(Dataset excerpts)
*****

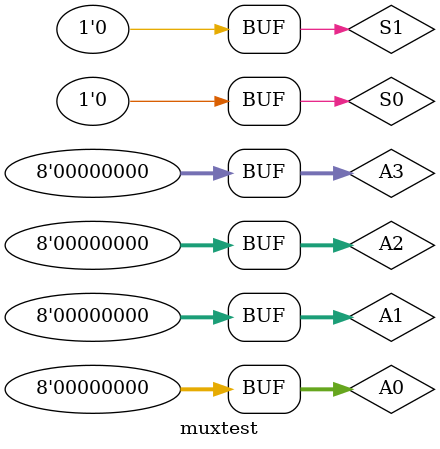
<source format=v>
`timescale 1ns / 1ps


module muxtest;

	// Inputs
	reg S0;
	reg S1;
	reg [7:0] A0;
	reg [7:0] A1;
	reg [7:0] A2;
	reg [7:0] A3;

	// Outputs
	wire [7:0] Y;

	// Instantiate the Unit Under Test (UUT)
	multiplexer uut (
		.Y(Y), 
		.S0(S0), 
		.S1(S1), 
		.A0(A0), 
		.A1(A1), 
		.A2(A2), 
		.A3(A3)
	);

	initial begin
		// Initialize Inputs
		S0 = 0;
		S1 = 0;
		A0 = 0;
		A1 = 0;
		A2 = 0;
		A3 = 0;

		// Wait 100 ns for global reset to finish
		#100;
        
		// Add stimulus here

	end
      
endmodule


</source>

*****

**Work task**
Could the data be reproduced exactly, with the pictures omitted?

**Answer section**
<source format=v>
`timescale 1ns / 1ps


module muxtest;

	// Inputs
	reg S0;
	reg S1;
	reg [7:0] A0;
	reg [7:0] A1;
	reg [7:0] A2;
	reg [7:0] A3;

	// Outputs
	wire [7:0] Y;

	// Instantiate the Unit Under Test (UUT)
	multiplexer uut (
		.Y(Y), 
		.S0(S0), 
		.S1(S1), 
		.A0(A0), 
		.A1(A1), 
		.A2(A2), 
		.A3(A3)
	);

	initial begin
		// Initialize Inputs
		S0 = 0;
		S1 = 0;
		A0 = 0;
		A1 = 0;
		A2 = 0;
		A3 = 0;

		// Wait 100 ns for global reset to finish
		#100;
        
		// Add stimulus here

	end
      
endmodule


</source>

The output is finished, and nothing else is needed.